> **Task goal**
List every line in the listing below that contains the string "data". Treat uppercase and lowercase letters as different.

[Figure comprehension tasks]
____
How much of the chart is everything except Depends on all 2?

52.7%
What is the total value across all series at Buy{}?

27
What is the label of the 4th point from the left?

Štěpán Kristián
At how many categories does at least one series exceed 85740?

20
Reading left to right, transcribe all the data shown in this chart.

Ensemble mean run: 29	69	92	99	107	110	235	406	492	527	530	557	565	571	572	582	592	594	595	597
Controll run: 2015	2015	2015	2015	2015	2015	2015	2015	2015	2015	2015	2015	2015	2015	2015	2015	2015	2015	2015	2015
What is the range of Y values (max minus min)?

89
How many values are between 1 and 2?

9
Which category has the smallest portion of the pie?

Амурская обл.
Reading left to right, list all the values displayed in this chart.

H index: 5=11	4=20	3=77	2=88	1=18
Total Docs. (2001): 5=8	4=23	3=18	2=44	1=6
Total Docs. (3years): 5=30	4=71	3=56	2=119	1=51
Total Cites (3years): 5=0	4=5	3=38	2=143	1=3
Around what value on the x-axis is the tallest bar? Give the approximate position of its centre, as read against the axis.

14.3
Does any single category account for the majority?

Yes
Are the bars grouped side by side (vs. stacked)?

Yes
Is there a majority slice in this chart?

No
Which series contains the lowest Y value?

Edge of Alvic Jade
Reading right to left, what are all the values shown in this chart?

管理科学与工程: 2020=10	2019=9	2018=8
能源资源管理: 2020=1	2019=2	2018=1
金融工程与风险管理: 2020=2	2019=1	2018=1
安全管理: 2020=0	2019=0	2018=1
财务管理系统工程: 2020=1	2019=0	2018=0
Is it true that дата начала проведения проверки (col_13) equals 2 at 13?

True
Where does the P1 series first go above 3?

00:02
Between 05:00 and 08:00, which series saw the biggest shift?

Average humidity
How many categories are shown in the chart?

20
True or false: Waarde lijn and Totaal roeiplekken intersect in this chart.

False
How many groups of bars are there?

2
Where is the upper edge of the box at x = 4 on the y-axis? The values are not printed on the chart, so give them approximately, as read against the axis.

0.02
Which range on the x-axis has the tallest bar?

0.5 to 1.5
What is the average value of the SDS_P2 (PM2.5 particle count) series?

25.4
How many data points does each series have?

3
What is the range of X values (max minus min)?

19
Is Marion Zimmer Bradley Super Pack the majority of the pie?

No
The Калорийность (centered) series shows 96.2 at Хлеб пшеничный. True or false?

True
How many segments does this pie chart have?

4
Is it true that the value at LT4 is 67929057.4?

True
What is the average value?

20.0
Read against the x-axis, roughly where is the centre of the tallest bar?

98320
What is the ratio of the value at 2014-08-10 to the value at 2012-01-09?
____
> **Response below**
Reading left to right, transcribe all the data shown in this chart.
How many data points does each series have?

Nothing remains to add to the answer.